# Summer Sausage - Best way to take temperature??



## pfalor (Nov 20, 2011)

I have 5 summer sausages in my smoker right now and I was wondering the best way to take their internal temperature?  They are in fibrous casings and it seems like shoving the probe through the casing would damage its storage capabilities.  Any hints?

Thanks in advance!


----------



## SmokinAl (Nov 20, 2011)

Just put it thru the top or at a downward angle in the middle, you want the probe right in the middle of the sausage.


----------



## pfalor (Nov 20, 2011)

I just pulled them from the smoker and moved them to the oven.  I was having a hard time getting my gas smoker at a low enough temperature.  3 of them are venison/pork and 2 are beef.  I put a probe right into the center of 1 and it read 139.  I closed the oven door and now it has dropped to 135.  How long should these things take and why am I going backwards?!?

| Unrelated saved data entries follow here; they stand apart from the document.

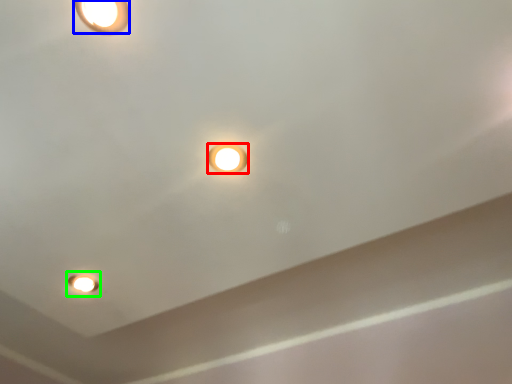
Question: Which object is positioned farthest from lamp (highlighted by a red box)? Select from lamp (highlighted by a blue box) and light fixture (highlighted by a green box).

Choices:
 (A) lamp
 (B) light fixture

Answer: (B)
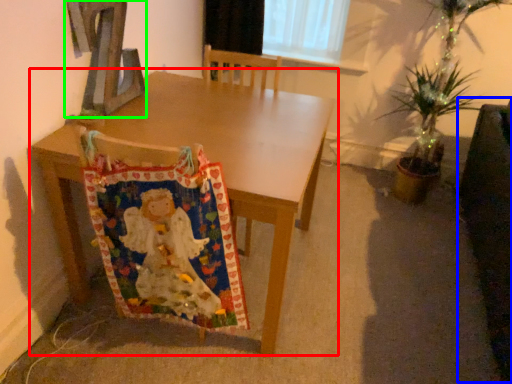
Question: Considering the real-world distances, which object is closest to table (highlighted by a red box)? swivel chair (highlighted by a blue box) or alphabet (highlighted by a green box).

Choices:
 (A) swivel chair
 (B) alphabet

Answer: (B)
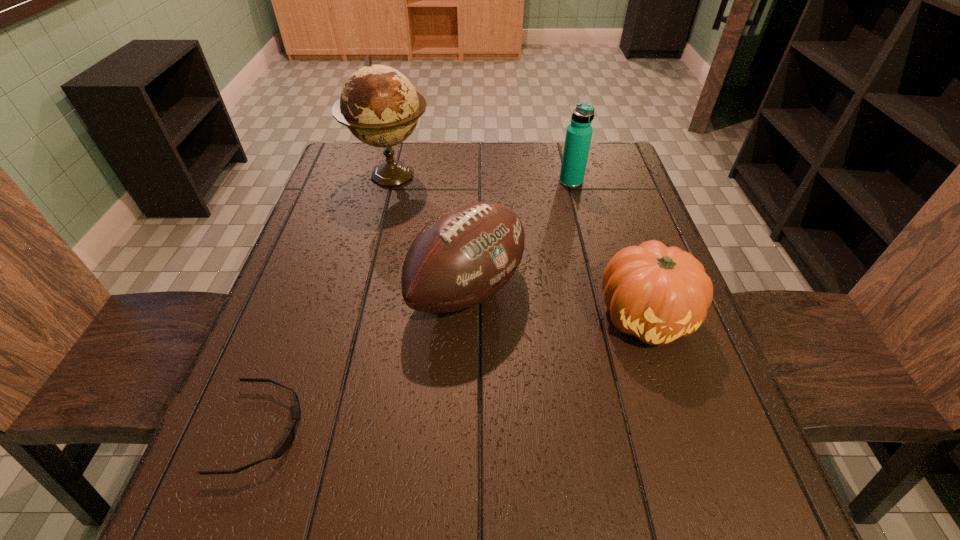
Identify the location of the tallest object. The width and height of the screenshot is (960, 540). (379, 105).

You are a GUI agent. You are given a task and a screenshot of the screen. Output one action in this format:
    pyautogui.click(x=<x>, y=<y>)
    Task: Click on the water bottle
    This screenshot has width=960, height=540.
    Given the screenshot: What is the action you would take?
    pyautogui.click(x=579, y=132)

The image size is (960, 540). What are the coordinates of `football (American)` in the screenshot? It's located at (465, 255).

This screenshot has width=960, height=540. What are the coordinates of `the fourth tallest object` in the screenshot? It's located at (657, 293).

I want to click on the shortest object, so click(x=288, y=440).

Locate an element on the screen. sunglasses is located at coordinates (288, 440).

Identify the location of vacant space located on the front of the globe showing Asia. (381, 216).

Find the location of a particular element. The width and height of the screenshot is (960, 540). free location located 0.320m on the left of the water bottle is located at coordinates (448, 182).

The image size is (960, 540). In order to click on free space located on the right of the football (American) in this screenshot , I will do `click(595, 290)`.

Find the location of a particular element. vacant area situated on the carved face of the pumpkin is located at coordinates (674, 402).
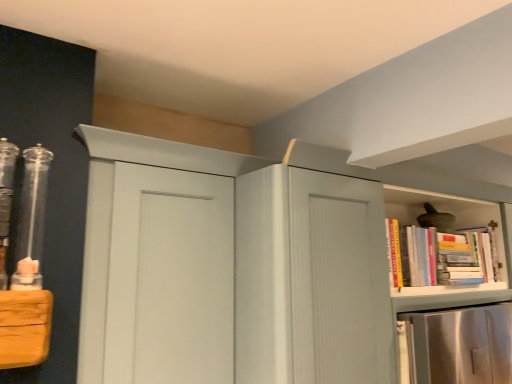
Question: From the image's perspective, is hardcover books at right located beneath matte white cupboard at center?

Choices:
 (A) yes
 (B) no

Answer: (B)

Question: Is hardcover books at right to the right of matte white cupboard at center from the viewer's perspective?

Choices:
 (A) yes
 (B) no

Answer: (A)

Question: Considering the relative sizes of hardcover books at right and matte white cupboard at center in the image provided, is hardcover books at right bigger than matte white cupboard at center?

Choices:
 (A) yes
 (B) no

Answer: (B)

Question: Is hardcover books at right to the left of matte white cupboard at center from the viewer's perspective?

Choices:
 (A) no
 (B) yes

Answer: (A)

Question: From the image's perspective, is hardcover books at right above matte white cupboard at center?

Choices:
 (A) no
 (B) yes

Answer: (B)

Question: Does hardcover books at right have a smaller size compared to matte white cupboard at center?

Choices:
 (A) yes
 (B) no

Answer: (A)

Question: Can you confirm if matte white cupboard at center is thinner than hardcover books at right?

Choices:
 (A) no
 (B) yes

Answer: (A)

Question: From a real-world perspective, is matte white cupboard at center positioned under hardcover books at right based on gravity?

Choices:
 (A) no
 (B) yes

Answer: (B)

Question: Does matte white cupboard at center have a larger size compared to hardcover books at right?

Choices:
 (A) no
 (B) yes

Answer: (B)

Question: Could you tell me if matte white cupboard at center is turned towards hardcover books at right?

Choices:
 (A) yes
 (B) no

Answer: (A)

Question: Can you confirm if matte white cupboard at center is positioned to the left of hardcover books at right?

Choices:
 (A) no
 (B) yes

Answer: (B)

Question: Is matte white cupboard at center smaller than hardcover books at right?

Choices:
 (A) no
 (B) yes

Answer: (A)

Question: In terms of size, does hardcover books at right appear bigger or smaller than matte white cupboard at center?

Choices:
 (A) big
 (B) small

Answer: (B)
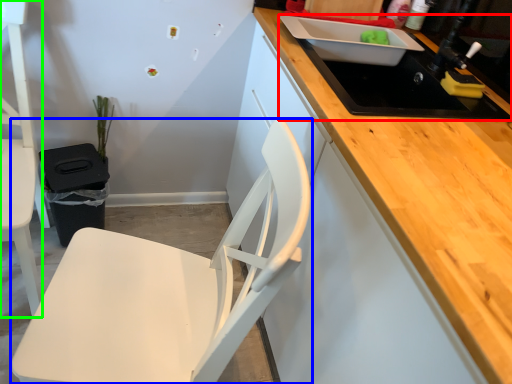
Question: Which object is positioned farthest from sink (highlighted by a red box)? Select from chair (highlighted by a blue box) and chair (highlighted by a green box).

Choices:
 (A) chair
 (B) chair

Answer: (B)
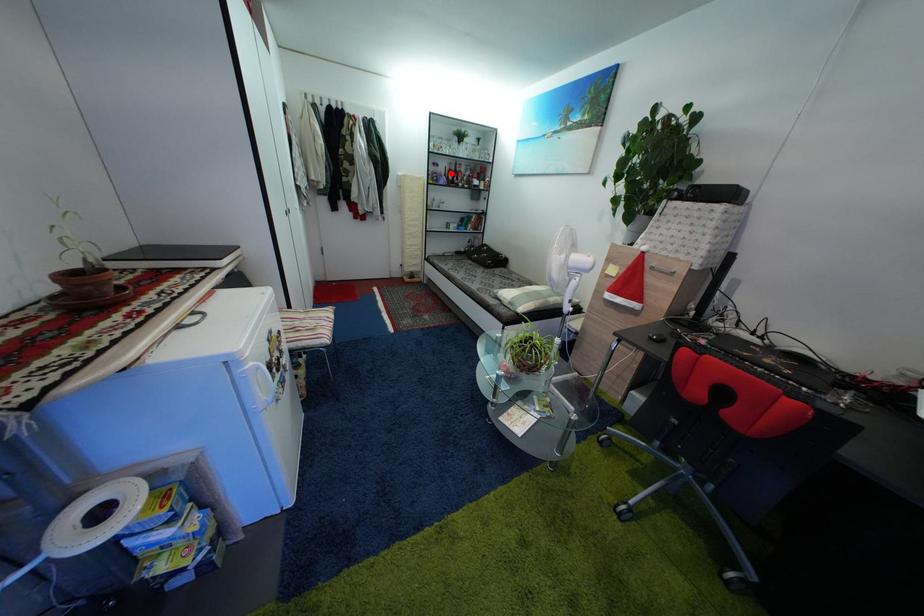
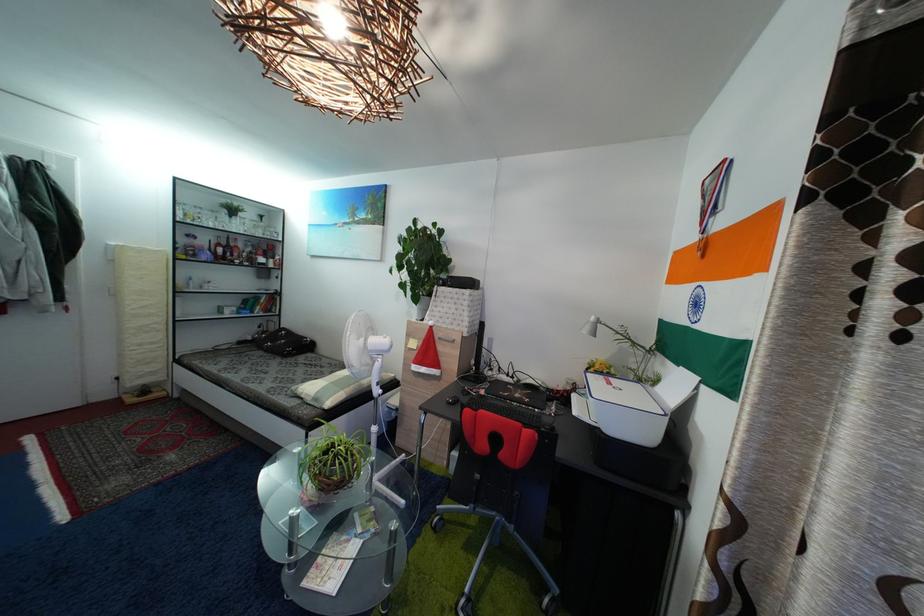
In the second image, find the point that corresponds to the highlighted location in the first image.

(213, 246)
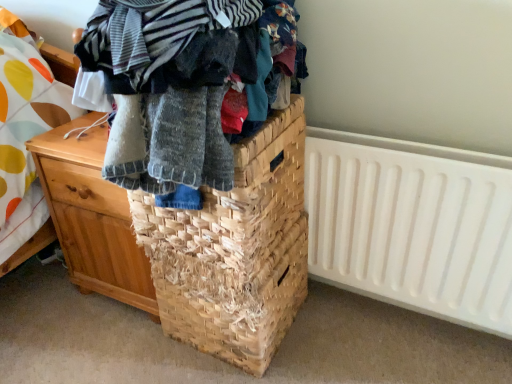
Where is `blank space situated above white plastic radiator at right (from a real-world perspective)`? The width and height of the screenshot is (512, 384). blank space situated above white plastic radiator at right (from a real-world perspective) is located at coordinates (387, 147).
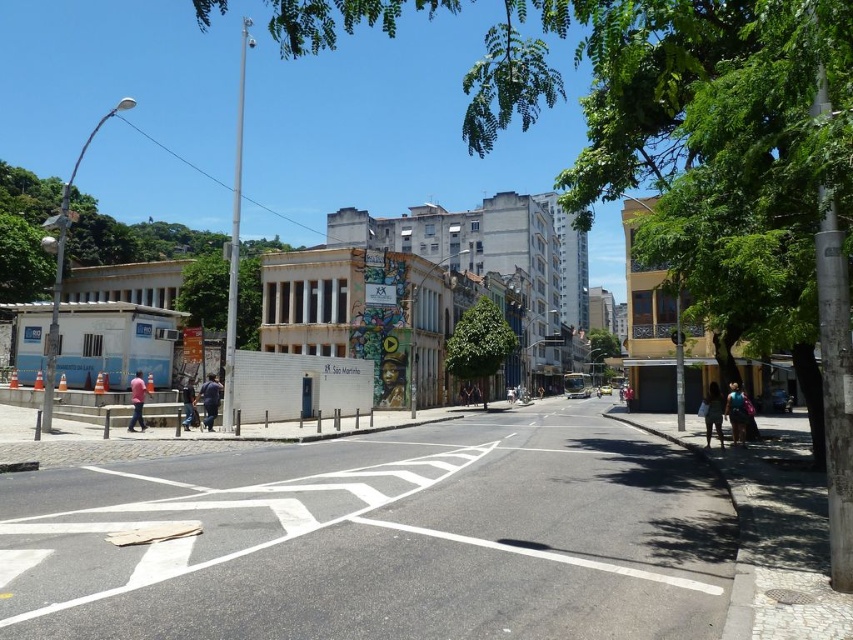
You are a window cleaner standing on the sidewalk. You see the dark blue fabric at center hanging from the building on the left and the pink fabric shirt at lower left hanging from the building on the right. Which fabric is higher up?

The dark blue fabric at center is taller than the pink fabric shirt at lower left, so the dark blue fabric at center is higher up.

From the picture: You are a photographer standing on the street and want to take a photo of both the dark blue jeans at lower center and the red leather jacket at center. Which object should you focus on first to ensure both are in sharp focus?

You should focus on the dark blue jeans at lower center first because it is closer to the viewer than the red leather jacket at center, so adjusting focus from near to far will help both be in sharp focus.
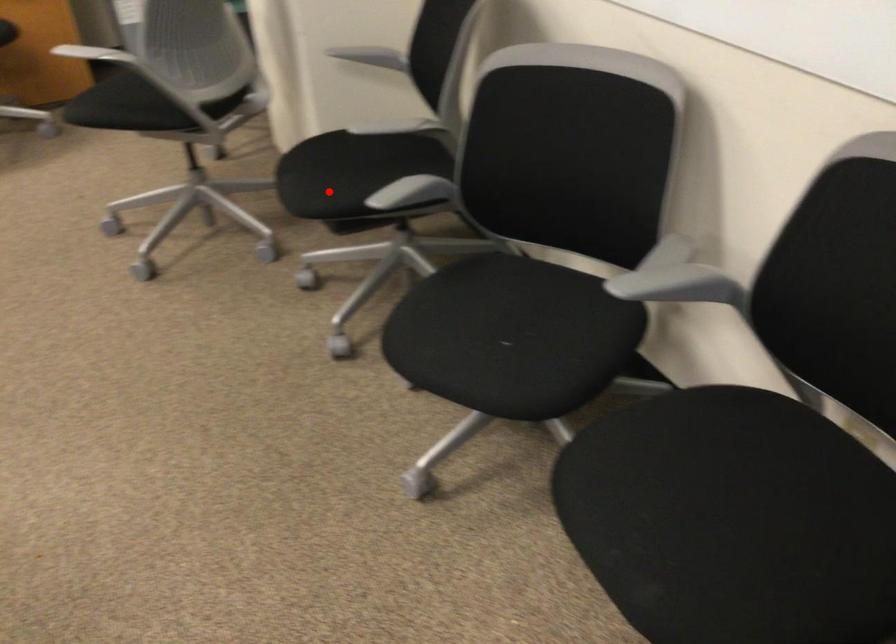
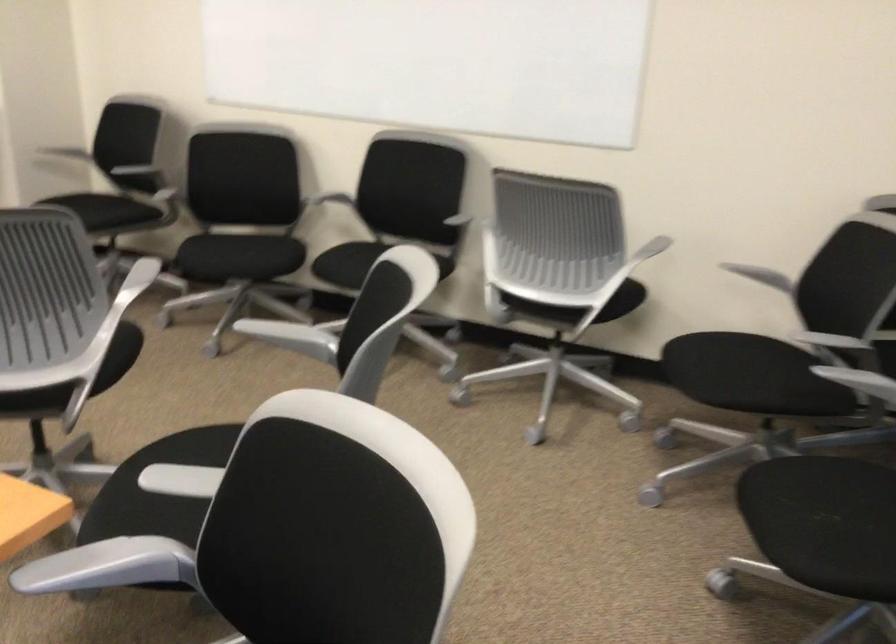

The oven is set to 170.  Do I need to go higher?


----------



## rbranstner (Nov 20, 2011)

How long have they been smoking/cooking for? Your temps should be just fine. Any time you take the meat out of the smoker or open the door and expose it to colder air you can have the internal temp of the meat go down. Keep the probe in it and keep the oven door closed and just wait for the internal temp to get to your target point. There are to many variables to know how long it will take for sure. The general rule  of thumb with any smoking is the meat is done when the thermometer  tells you its done. Kick back, relax and have a cold one and it will be done in no time.


----------



## Bearcarver (Nov 20, 2011)

What Ross said, plus let's not forget that the fact that your oven is only 30˚ or 35˚ higher than your current internal meat temp makes it climb very slowly.

The closer the internal temp gets to your oven temp, the slower it will climb.

Bear


----------



## pfalor (Nov 22, 2011)

Turns out that my oven doesn't like to work below 200.  After dropping a few more degrees in temp, I took the internal of the oven and it was only 140.  I bumped it to 200 and they finished in about 2 hours.
	

		
			
		

		
	








Now that they've rested, whats the best way to store them?  Do I need to wrap them in the fridge or is the casing enough?  Thanks for everyone's help so far!


----------